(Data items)
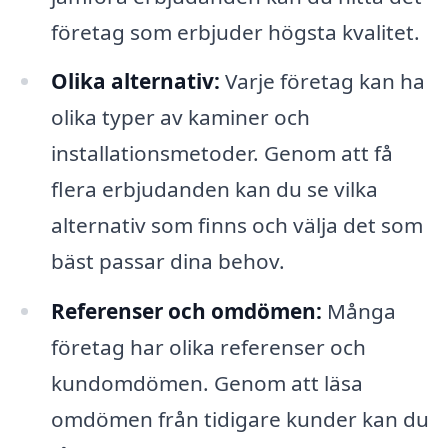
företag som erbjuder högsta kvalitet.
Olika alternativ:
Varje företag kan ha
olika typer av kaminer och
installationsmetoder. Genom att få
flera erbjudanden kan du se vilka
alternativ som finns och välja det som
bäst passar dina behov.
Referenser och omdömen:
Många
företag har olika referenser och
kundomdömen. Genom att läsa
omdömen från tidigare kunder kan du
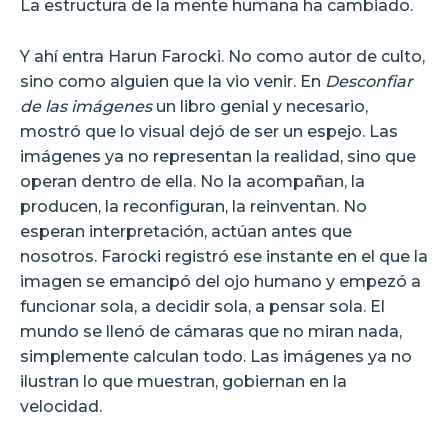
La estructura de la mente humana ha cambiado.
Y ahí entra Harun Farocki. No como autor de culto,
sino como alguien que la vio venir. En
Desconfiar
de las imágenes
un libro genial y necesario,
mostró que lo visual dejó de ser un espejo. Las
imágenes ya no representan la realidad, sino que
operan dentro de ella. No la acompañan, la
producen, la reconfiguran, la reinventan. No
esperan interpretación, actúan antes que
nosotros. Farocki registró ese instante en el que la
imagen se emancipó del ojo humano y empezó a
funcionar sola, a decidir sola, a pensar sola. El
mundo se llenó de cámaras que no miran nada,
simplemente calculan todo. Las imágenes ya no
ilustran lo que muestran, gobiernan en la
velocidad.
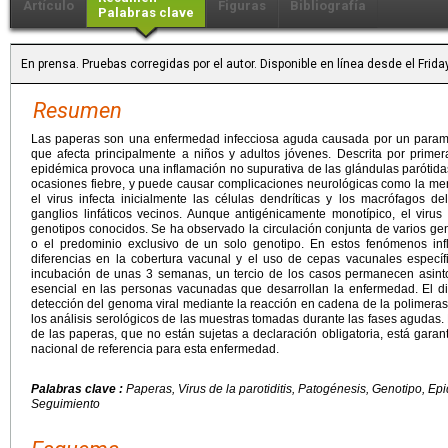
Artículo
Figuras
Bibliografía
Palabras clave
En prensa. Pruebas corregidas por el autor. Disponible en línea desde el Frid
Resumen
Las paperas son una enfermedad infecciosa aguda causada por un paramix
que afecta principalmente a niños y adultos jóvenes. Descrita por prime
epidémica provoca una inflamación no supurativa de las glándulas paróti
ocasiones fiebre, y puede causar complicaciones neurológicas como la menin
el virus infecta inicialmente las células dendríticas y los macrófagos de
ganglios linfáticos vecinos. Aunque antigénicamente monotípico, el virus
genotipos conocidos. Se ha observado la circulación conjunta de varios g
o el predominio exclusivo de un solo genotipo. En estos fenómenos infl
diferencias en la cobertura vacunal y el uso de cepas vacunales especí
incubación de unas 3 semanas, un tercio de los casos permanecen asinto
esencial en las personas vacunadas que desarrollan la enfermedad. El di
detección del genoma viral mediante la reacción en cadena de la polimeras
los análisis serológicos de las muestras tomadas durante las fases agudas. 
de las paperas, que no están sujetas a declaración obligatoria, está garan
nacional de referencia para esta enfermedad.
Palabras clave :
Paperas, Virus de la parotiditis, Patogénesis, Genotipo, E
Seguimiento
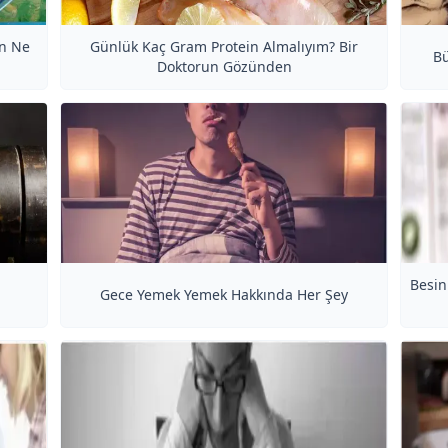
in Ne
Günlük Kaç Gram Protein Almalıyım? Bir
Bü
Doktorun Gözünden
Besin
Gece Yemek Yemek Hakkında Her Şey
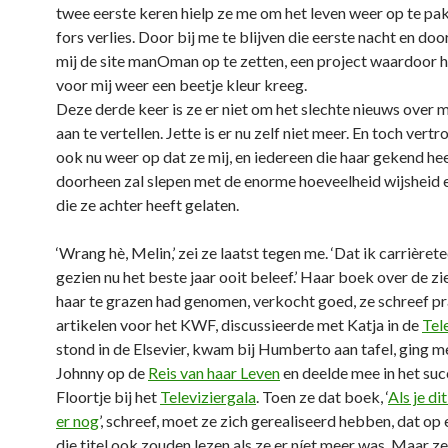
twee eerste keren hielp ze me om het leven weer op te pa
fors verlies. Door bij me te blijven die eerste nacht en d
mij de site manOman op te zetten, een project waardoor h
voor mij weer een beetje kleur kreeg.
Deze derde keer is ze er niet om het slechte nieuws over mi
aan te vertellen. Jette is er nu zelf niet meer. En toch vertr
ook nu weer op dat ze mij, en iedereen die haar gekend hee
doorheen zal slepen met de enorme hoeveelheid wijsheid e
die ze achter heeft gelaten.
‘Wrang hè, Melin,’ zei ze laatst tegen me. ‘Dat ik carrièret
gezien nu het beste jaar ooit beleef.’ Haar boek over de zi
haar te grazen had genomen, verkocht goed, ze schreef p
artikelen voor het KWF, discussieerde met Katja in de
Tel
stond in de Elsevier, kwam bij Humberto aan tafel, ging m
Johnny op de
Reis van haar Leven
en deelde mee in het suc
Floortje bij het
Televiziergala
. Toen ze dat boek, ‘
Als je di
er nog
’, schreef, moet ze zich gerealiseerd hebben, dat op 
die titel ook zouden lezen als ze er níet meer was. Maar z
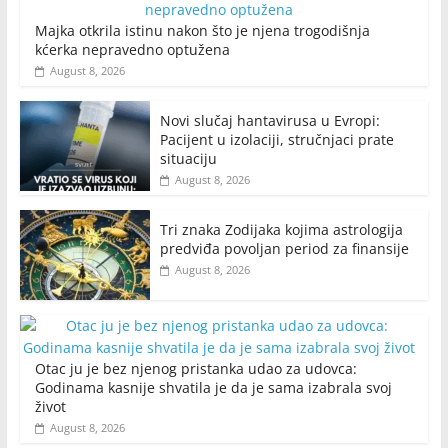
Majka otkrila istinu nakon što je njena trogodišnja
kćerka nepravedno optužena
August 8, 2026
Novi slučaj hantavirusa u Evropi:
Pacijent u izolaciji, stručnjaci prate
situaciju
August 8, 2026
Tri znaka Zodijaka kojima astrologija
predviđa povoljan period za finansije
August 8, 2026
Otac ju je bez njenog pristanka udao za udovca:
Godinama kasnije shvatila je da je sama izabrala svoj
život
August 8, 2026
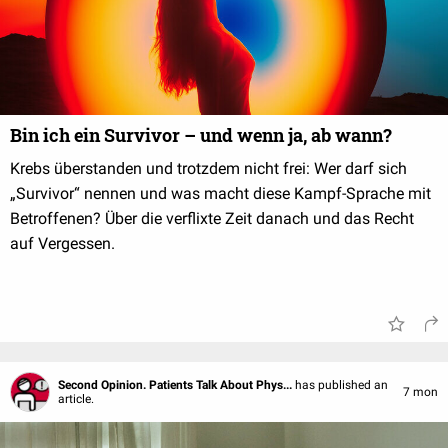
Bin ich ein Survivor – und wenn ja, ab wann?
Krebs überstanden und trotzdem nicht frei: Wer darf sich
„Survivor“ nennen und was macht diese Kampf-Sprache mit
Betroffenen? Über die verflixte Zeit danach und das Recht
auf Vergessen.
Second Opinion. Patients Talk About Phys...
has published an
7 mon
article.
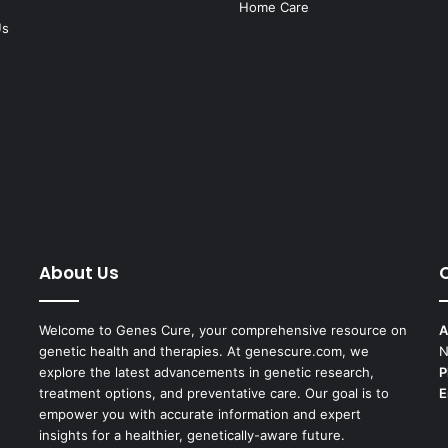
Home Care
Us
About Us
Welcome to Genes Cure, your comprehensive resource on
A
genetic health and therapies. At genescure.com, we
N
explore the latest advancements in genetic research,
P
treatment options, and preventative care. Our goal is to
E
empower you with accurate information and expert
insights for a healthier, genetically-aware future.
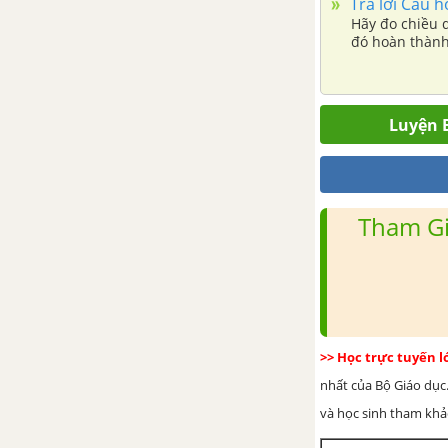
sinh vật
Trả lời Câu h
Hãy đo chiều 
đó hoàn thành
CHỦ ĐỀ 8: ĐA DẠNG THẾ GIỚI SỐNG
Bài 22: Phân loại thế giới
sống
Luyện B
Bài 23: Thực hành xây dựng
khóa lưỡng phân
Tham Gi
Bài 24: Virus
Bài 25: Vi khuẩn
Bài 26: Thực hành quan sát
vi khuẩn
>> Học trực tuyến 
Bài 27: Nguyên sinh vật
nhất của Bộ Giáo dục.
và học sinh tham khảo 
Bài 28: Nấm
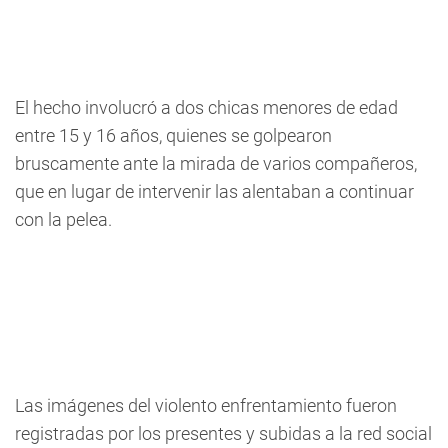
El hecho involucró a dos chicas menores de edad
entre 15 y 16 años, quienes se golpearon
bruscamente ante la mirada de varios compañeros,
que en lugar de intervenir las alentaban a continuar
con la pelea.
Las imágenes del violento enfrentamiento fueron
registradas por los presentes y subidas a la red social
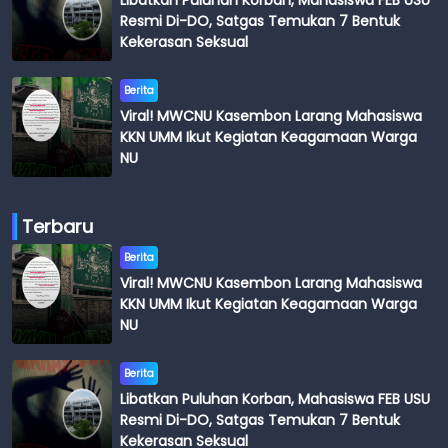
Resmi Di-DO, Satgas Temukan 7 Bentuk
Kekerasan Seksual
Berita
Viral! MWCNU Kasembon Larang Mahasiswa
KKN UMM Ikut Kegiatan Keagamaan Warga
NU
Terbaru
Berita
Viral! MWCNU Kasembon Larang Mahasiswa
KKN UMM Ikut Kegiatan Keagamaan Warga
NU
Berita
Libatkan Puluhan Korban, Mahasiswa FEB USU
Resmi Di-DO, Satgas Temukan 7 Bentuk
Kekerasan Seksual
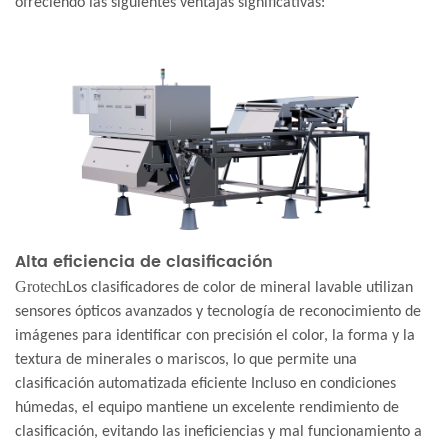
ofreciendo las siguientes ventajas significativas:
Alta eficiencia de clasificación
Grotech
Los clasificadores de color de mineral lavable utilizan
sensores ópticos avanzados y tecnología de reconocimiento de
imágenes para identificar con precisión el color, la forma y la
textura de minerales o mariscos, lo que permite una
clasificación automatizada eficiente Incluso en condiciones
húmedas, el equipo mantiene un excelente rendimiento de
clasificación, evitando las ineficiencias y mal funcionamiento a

Instructions to follow: In the entries above, find the lines containing the word "företag" and say how many there are, with no other words.

Answer box: 3